Pickett feels he’s done a nice job going through his progressions. Receivers are learning if they are open on any given play, he will get them the ball. He’s not forcing the ball to anyone and he thinks that growth is benefitting all of them.
Atlanta Head Coach Arthur Jones said nothing can replicate the live reps of an NFL game. He believes Pickett has improved week after week and some of that improvement is dealing with what is often labeled as the ‘speed of the game’.
“I think everyone just talks about the speed of players and the speed of the game is faster (from college to the NFL),” Pickett said. “And that's true, definitely, everyone's faster. But I think as a rookie coming in, one, you're learning a new system, and two, you're going against a lot more defenses than you're used to in college. So, I think when people think, from a quarterback standpoint at least, just talking about when the game moves faster, there's a lot more going on mentally. So, that's why I think it feels a lot faster than it really truly is just on the physical standpoint of it.”
The rookie first-round pick then expanded on what he meant.
“In college, you get in the flow of the game,” Pickett said. “You're going to see the same look multiple times and when you make sideline adjustments on it, you can almost guarantee that you're going to get that same look that you saw earlier in the game.”
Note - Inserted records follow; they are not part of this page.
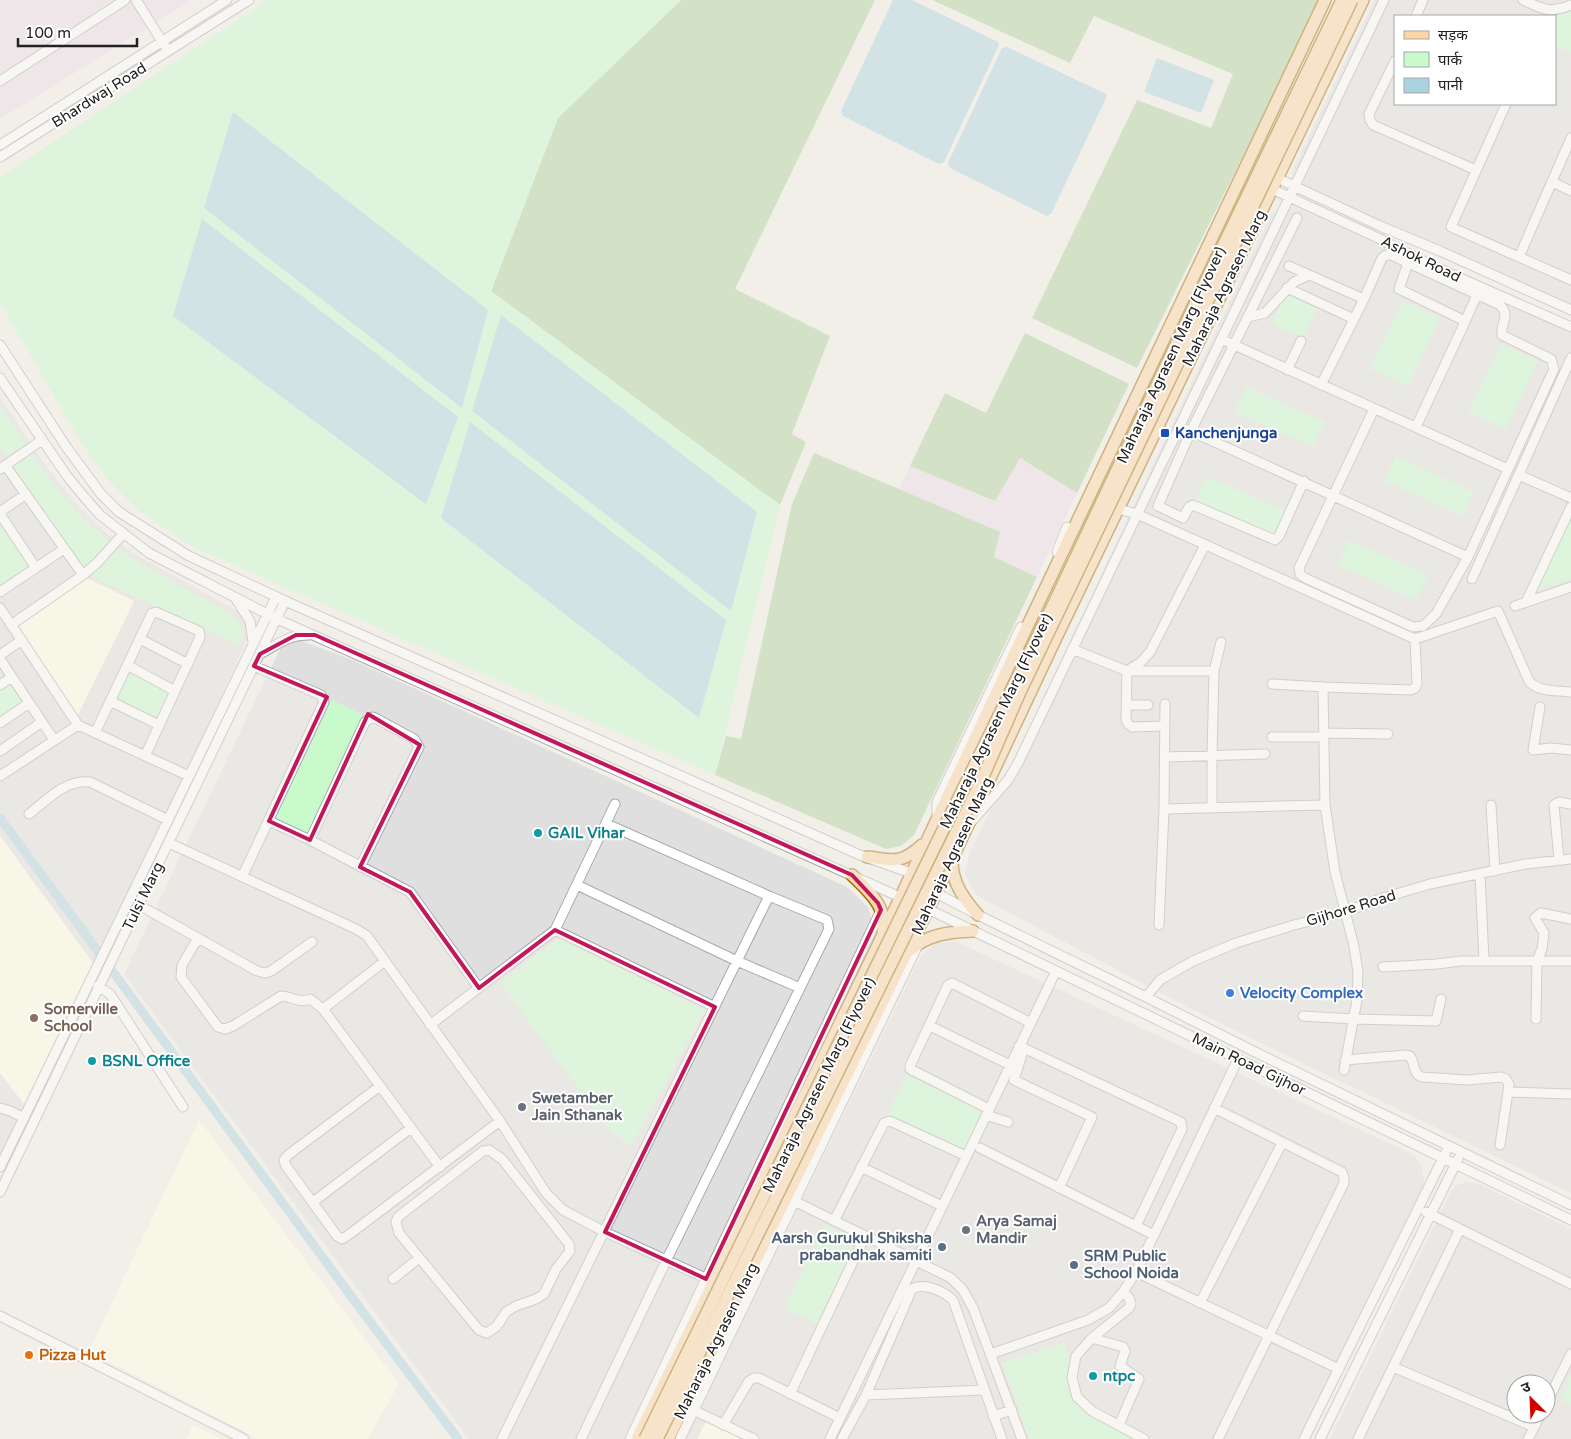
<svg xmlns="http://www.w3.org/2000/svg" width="1571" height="1439" font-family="'Varela Round','Noto Sans Devanagari',sans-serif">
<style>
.residential{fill:#e0dfdf;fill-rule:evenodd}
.industrial{fill:#ebdbe8}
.education{fill:#ffffe5}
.forest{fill:#add19e}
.park{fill:#c8facc}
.water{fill:#aad3df}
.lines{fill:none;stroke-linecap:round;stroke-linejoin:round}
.canal{stroke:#aad3df;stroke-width:9}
.minor-casing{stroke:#a9a9a9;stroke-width:11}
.major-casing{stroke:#a06b00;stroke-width:14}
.minor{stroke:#fff;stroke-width:9}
.major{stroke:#fcd6a4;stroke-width:11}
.major-bridge-casing{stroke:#a06b00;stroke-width:14;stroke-linecap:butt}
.major-bridge{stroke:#fcd6a4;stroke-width:11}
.marked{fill:none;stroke:#c2185b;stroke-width:4;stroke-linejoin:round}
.transit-dot{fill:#1a4fb4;stroke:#fff;stroke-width:2}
.culture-dot{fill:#0f9aa8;stroke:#fff;stroke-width:2}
.shop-dot{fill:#3f7fe0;stroke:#fff;stroke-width:2}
.education-dot{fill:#8d6e63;stroke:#fff;stroke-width:2}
.worship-dot{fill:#6b7280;stroke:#fff;stroke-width:2}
.service-dot{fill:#5c6f8a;stroke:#fff;stroke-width:2}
.food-dot{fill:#e8710a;stroke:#fff;stroke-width:2}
.labels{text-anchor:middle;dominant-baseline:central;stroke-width:4;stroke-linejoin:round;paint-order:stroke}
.street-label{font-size:15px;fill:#222;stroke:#fff}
.transit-label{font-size:15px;font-weight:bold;fill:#164399;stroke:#fff;text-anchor:start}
.culture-label{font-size:15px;font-weight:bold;fill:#0d838f;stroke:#fff;text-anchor:start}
.shop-label{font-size:15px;font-weight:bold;fill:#366cbe;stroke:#fff;text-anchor:start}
.education-label{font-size:15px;font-weight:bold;fill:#785e54;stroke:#fff;text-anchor:start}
.worship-label{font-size:15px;font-weight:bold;fill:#5b616d;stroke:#fff;text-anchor:start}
.service-label{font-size:15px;font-weight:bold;fill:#4e5e75;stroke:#fff;text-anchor:end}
.food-label{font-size:15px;font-weight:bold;fill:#c56008;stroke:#fff;text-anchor:start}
</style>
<rect width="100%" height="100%" fill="#f2efe9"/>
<path class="residential" d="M 1375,0 L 1571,0 L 1571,312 L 1309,194 L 1291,173 ZM 1395,16 L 1555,16 L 1555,104 L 1395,104 Z
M 1294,206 L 1571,332 L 1571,1193 L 1187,1007 L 976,895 L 965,874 L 970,853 L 1272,212 Z
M 0,397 L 45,465 L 78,506 L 107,534 L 138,556 L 239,612 L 248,624 L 250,633 L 123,911 L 0,1163 Z
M 288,640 L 299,640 L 355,661 L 847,887 L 868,907 L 874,929 L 627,1439 L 469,1439 L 124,974 L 281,647 Z
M 957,942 L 1412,1154 L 1421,1164 L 1424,1182 L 1422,1191 L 1298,1439 L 686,1439 L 921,956 L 936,943 Z
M 1468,1182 L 1481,1185 L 1571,1229 L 1571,1439 L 1330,1439 L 1451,1191 L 1459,1184 ZM 1516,1384 L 1546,1384 L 1546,1414 L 1516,1414 Z"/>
<path class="industrial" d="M 0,0 L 192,0 L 0,119 Z
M 1019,458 L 1077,493 L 1037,577 L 994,557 L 899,488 L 910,466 L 995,501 Z"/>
<path class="education" d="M 87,578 L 134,601 L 77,717 L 17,627 Z
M 0,836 L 94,964 L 24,1104 L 0,1073 Z
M 199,1120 L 399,1384 L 367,1439 L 259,1439 L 89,1351 Z
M 706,1421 L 742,1439 L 697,1439 Z
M 193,1425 L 222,1439 L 186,1439 Z"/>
<path class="forest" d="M 681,0 L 875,0 L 735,289 L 830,336 L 792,434 L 806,442 L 780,505 L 491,291 L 558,118 Z
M 932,0 L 1321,0 L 1137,368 L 1032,318 L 1137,100 L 1211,128 L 1233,74 L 1094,16 L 1070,63 Z
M 1025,333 L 1129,384 L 1077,493 L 1020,458 L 995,501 L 910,466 L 945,393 L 986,413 Z
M 814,453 L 1000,532 L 994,557 L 1037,577 L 914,835 L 901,846 L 886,849 L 715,775 L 726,736 L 741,739 L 792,504 Z"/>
<path class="park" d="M 268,0 L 681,0 L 558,118 L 491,291 L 780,505 L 715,775 L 193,547 L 139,511 L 106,478 L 82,444 L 0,303 L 0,177 Z
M 1571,6 L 1571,53 L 1555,46 L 1555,16 L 1548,16 Z
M 1286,294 L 1317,309 L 1303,338 L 1272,324 Z
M 1403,300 L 1440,318 L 1408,386 L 1370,369 Z
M 1501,344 L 1538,361 L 1506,429 L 1469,412 Z
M 1246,387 L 1325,422 L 1313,447 L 1235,412 Z
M 0,406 L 26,444 L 7,457 L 0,448 Z
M 31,452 C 52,482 74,513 103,536 C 140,568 188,589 231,613 L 239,623 L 244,635 L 239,645 L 86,574 L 10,466 Z
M 1396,456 L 1474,492 L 1463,516 L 1384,481 Z
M 1206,476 L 1285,511 L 1273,536 L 1195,501 Z
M 1571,517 L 1571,579 L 1538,589 Z
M 0,518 L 33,566 L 0,589 Z
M 1349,540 L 1428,575 L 1416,600 L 1338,565 Z
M 128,670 L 170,691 L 155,720 L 114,700 Z
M 12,680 L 27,702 L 0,720 L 0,688 Z
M 332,700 L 367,717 L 310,836 L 274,819 Z
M 559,938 L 705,1010 L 631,1146 L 609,1130 L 500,983 Z
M 906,1075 L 983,1110 L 964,1150 L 888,1115 Z
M 824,1224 L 857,1239 L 817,1324 L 785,1309 Z
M 1064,1343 L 1084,1398 L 1098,1419 L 1133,1439 L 1029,1439 L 1002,1363 Z
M 1571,1375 L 1571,1405 L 1560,1400 Z"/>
<path class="water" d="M 893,0 L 912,0 L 998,42 L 999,45 L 944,162 L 939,164 L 843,116 L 841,111 Z
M 1007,47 L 1106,94 L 1106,98 L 1051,214 L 1047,216 L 950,168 L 948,163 L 1002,48 Z
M 1157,58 L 1214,80 L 1201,113 L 1144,92 Z
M 233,112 L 488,310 L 462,408 L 204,208 Z
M 202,219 L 458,417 L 426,504 L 173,316 Z
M 501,315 L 757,512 L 731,611 L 472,411 Z
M 470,422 L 726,620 L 699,718 L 441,518 Z"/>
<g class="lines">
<path class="canal" d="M 0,818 L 362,1311 L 458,1439"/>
<defs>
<path id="minor" d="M 136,0 L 165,46
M 1523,0 C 1543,9 1549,14 1571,5
M 1416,16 L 1423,0
M 1395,61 L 1369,114 L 1370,120 L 1373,125 L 1476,170
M 0,81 L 125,0
M 1506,104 L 1451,227 L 1571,280
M 0,145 L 227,0
M 0,157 L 249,0
M 1277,178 L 1380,226 L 1440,251 L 1571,310
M 1552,182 L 1571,191
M 1272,189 L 1378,238 L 1431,265 L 1571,327
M 1297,218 L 1191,431 L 1158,506 L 1183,518 L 1189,507 L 1193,505 L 1275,540 L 1279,536 L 1304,481
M 1519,257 L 1571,138
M 1408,263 L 1399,289 L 1463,320 L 1464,324 L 1416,427
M 1289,266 L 1364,299
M 1287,288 L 1354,319
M 1248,317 L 1265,313 L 1294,282 L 1309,275
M 1464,324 L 1479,290
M 1221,339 L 1508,469
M 0,345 L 67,448 L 101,494 L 119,512 L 189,556 L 292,604 L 860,855 L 911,873
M 1287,370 L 1301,341
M 0,378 L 67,476 L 85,498 L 100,515 L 149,553 L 277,619 L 900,897
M 1321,385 L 1364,299 L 1382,258 L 1386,255 L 1391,255 L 1500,305 C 1511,316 1500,323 1502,335 L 1551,359 L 1554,369 L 1468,557 L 1436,614 L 1423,626 L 1413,627 L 1305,578 L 1300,574 L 1299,568 L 1374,409
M 1186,429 L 1468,557
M 5,465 L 83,575 L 11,625
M 0,469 L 42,440
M 1519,475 L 1571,498
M 1118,509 L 1137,514 L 1415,639 L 1498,611 L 1529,681 C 1539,693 1557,690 1571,692
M 0,512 L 26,494
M 0,514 L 36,568
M 1057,552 L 1067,527
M 83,575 L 97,563 L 123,534
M 1472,579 L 1571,358
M 0,592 L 64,549
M 236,599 L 250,621 L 253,642
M 1526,602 L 1571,507
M 1515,606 L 1571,587
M 0,608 L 78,725 L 189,776
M 140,639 L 188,664
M 1072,649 L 1127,671 L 1214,671
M 260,654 C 279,644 287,635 309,635
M 0,655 L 22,640
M 0,659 L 54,740
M 127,665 L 175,691
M 1272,684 L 1323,687
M 0,685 L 12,677
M 110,701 L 159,725
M 1165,704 L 1164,809 L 1325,805 L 1335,872 L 1354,946 L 1358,972 L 1357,1000 L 1344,1070
M 1126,705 L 1148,705
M 1540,707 L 1533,750 L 1551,748 L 1571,750
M 0,723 L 29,703
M 1165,726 L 1132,727 L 1128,724 L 1126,719 L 1127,671 L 1141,662 L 1150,652 L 1205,545
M 95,733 L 152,613 L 156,612 L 199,631 L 200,637 L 145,756
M 1324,733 L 1388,734
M 1272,737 L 1324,737
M 0,751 L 42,722
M 1165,757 L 1265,754
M 0,776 L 78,725
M 1325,805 L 1323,687 L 1411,690 L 1415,688 L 1417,684 L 1415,639
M 1491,805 L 1495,871
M 1212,808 L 1212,755 L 1214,671 L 1221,642
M 29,814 C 47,800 66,779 90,782 L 168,820
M 937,818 L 937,802 L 1021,627
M 269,821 L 310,840 L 410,892 L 479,988
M 972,821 L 1008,780 L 1018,763 L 1384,0
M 310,840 L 365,722 L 373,717 L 377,719 L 414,739 L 419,747 L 360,867
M 169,843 L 356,929 L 367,936 L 500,1121 L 546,1193 L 563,1210 L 605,1232 L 714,1282
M 1559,860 L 1554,805 L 1559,802 L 1571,804
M 1480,874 L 1484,960
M 242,877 L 324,702 L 321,695 L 254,666
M 577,885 L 737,961 L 800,988
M 936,893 L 978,915 L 1146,997 L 1257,1053 L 1571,1205
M 139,905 L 257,971 L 265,973 L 271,971 L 312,942
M 928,909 L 1571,1220
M 1159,925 L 1164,809
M 555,930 L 715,1007
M 198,938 L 182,965 L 181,977 L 218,1027 L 225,1029 L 233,1026 L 281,996 C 292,996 298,1004 310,999 L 323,1009
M 385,961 L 323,1009 L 440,1167
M 1383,967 L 1437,964 L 1461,961 L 1571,961
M 98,986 L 110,994 L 183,1107
M 1146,997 L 1160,980 L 1193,961 L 1236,943 L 1294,925 L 1345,912 L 1386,897 L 1430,884 L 1526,864 L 1571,859
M 1303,1016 L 1353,1019 L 1436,1021 L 1441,999
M 1536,1019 L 1537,961 L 1542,949 L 1544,933 L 1535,918 L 1541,913 L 1571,919
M 430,1025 L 555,930 L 615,804
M 930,1026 L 1010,1065
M 1019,1046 L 1181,1122 L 1182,1129 L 1136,1226
M 1024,1048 L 1014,1080 L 1092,1117 L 1059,1188
M 1345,1060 L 1406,1055 L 1410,1056 C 1415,1064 1413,1074 1422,1077 L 1467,1080 L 1501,1077 L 1506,1079 L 1509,1084 L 1508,1092 L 1571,1094
M 380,1086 L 288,1155 L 284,1160 L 286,1166 L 337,1236 L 342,1239 L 347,1236 L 500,1121
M 0,1108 L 10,1111 L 24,1118
M 1214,1108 L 1342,1172 L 1344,1178 L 1344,1183 L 1218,1439
M 989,1109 L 910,1069 L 910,1066 L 948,985 L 952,983 L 1031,1023
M 986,1115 L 1008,1122
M 1500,1145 L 1508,1092
M 980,1148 L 1154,1235
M 489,1150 L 502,1159 L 569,1244 L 570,1251 L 556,1269 L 544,1294 L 536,1299 L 516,1306 L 506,1312 L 497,1326 L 487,1333 L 479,1330 L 399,1233 L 396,1222 L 398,1217 L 403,1213 L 483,1151 Z
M 0,1167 L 276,597
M 861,1167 L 942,1206
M 0,1192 L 285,601
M 790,1199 L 951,1278 L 963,1290 L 973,1308 L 1022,1439
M 313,1202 L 411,1128
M 1426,1212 L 1571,1284
M 834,1221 L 884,1123 L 890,1121 L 966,1156
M 1136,1272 L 1339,1369
M 393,1279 L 419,1258
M 1123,1292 L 1129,1298 L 1131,1304 L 1129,1308 L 1092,1338 L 1076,1356 L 1072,1378 L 1077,1397 L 1092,1411 L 1144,1439
M 1200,1303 L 1282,1143
M 0,1316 L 244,1439
M 1092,1338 L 1123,1347 L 1125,1351 L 1120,1366 L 1139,1379 L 1119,1425
M 991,1354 L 1088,1320 L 1109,1308 L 1123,1292 L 1136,1272 L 1154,1235 L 1238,1059
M 1393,1367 L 1534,1427
M 790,1394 L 865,1236
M 866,1395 L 984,1390
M 1546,1404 L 1571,1354
M 689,1408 L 754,1439
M 993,1416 L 1012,1410
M 723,1425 L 749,1381 L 754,1378 L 759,1378 L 840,1418
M 502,1439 L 769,896
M 581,1439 L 666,1261 L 829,929 L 827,920 L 769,896 L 607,824
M 630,1439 L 881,910
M 680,1439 L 918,945
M 830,1439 L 1056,971
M 842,1439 L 866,1395 L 912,1289 C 924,1282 943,1291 953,1300 L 1002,1439
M 1304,1439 L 1446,1152
M 1320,1439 L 1458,1159
M 1358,1439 L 1460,1229
M 1528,1439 L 1541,1414"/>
<path id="major" d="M 867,857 C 894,860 900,865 922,845
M 952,861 C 952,883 964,899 978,915
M 852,875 C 868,891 887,906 883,930
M 910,950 C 929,934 949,932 973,931
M 637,1439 L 881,939 L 1028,625 L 1325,0
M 668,1439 L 936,893 L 1054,642 L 1363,0"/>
</defs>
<use href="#minor" class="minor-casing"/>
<use href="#major" class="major-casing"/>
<use href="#minor" class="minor"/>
<use href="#major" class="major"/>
<defs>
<path id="major-bridge" d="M 645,1439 L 1058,595 L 1207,279 L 1342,0
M 657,1439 L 979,786 L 1020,692 L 1352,0"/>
</defs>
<use href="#major-bridge" class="major-bridge-casing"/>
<use href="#major-bridge" class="major-bridge"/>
</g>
<path d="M0 0H1571V1439H0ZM 296,635 L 315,635 L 852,875 L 878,903 L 881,910 L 706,1279 L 605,1232 L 715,1007 L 555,930 L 479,988 L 410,892 L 360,867 L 420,745 L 368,714 L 310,840 L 269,821 L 327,697 L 254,666 L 260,654 Z" fill="#f2efe9" fill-opacity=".55" fill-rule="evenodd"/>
<path class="marked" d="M 296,635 L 315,635 L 852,875 L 878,903 L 881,910 L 706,1279 L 605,1232 L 715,1007 L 555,930 L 479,988 L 410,892 L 360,867 L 420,745 L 368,714 L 310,840 L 269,821 L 327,697 L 254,666 L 260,654 Z"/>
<rect class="transit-dot" x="1160" y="428" width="10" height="10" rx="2.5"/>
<g class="culture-dot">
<circle cx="538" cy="833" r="5"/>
<circle cx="92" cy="1061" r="5"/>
<circle cx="1093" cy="1376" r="5"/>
</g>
<circle class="shop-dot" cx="1230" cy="993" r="5"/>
<circle class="education-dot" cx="34" cy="1018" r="5"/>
<g class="worship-dot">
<circle cx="522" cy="1107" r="5"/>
<circle cx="966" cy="1230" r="5"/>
</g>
<g class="service-dot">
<circle cx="942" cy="1247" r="5"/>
<circle cx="1074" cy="1265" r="5"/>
</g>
<circle class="food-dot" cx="29" cy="1355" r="5"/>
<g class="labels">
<g class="street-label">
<text transform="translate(99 95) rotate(-32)">Bhardwaj Road</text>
<text transform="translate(1421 259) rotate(26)">Ashok Road</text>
<text transform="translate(1224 288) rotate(-64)">Maharaja Agrasen Marg</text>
<text transform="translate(1171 355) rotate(-65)">Maharaja Agrasen Marg (Flyover)</text>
<text transform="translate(996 721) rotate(-64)">Maharaja Agrasen Marg (Flyover)</text>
<text transform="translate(952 856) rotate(-65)">Maharaja Agrasen Marg</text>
<text transform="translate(143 896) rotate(-64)">Tulsi Marg</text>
<text transform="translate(1351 908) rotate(-17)">Gijhore Road</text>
<text transform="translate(1249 1064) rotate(26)">Main Road Gijhor</text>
<text transform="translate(819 1085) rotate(-64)">Maharaja Agrasen Marg (Flyover)</text>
<text transform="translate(716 1341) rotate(-64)">Maharaja Agrasen Marg</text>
</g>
<g class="transit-label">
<text x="1175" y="433">Kanchenjunga</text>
</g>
<g class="culture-label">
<text x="548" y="833">GAIL Vihar</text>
<text x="102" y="1061">BSNL Office</text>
<text x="1103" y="1376">ntpc</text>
</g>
<g class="shop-label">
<text x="1240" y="993">Velocity Complex</text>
</g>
<g class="education-label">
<text x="44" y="1009">Somerville<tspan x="44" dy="17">School</tspan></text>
</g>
<g class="worship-label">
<text x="532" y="1098">Swetamber<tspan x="532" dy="17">Jain Sthanak</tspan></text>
<text x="976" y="1221">Arya Samaj<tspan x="976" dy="17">Mandir</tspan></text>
</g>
<g class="service-label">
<text x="932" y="1238">Aarsh Gurukul Shiksha<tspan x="932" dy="17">prabandhak samiti</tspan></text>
<text x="1084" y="1256" text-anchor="start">SRM Public<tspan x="1084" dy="17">School Noida</tspan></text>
</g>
<g class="food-label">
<text x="39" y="1355">Pizza Hut</text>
</g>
</g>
<rect x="1394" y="15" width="162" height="90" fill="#ffffff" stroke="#a7a7a7"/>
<rect x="1404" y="31" width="25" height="8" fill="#fcd6a4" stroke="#a7a7a7"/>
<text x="1438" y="40" font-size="15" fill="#222222">सड़क</text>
<rect x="1404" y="52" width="25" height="15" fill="#c8facc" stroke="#a7a7a7"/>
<text x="1438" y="65" font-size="15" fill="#222222">पार्क</text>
<rect x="1404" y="78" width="25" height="15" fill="#aad3df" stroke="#a7a7a7"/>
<text x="1438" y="90" font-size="15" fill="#222222">पानी</text>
<g transform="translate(1531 1399) rotate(336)"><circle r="24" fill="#ffffff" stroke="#a7a7a7"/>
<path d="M0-4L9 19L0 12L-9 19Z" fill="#d40000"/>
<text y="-8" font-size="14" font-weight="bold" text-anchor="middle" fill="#222222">उ</text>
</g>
<path d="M18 38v8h119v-8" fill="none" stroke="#222222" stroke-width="2.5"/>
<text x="25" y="38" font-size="15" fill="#222222" stroke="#ffffff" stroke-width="4" paint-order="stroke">100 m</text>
</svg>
“I think at this level, you're going to see multiple looks of the same formation structurally that we have. So, I think there's just a higher volume in the game plan of defenses in the NFL based off of college and that's just the main difference that I've seen. So, in terms of the speed of the game, like I said, it's not so much for me the physical piece of it with guys and their speed. It's the mental processing of, you know, first off, what's our game plan? How do we want to attack them and then all the different things that they do that just speed your mind up?”
“So, now that I'm getting more comfortable in our system, I feel like the game is slowing down a little bit for me, and I'm able to play more comfortably.”
Mike Tomlin has said in nearly every news conference over the last few weeks he would expect the progression to continue. It’s why it was too soon to pass judgment on Pickett and really, still is.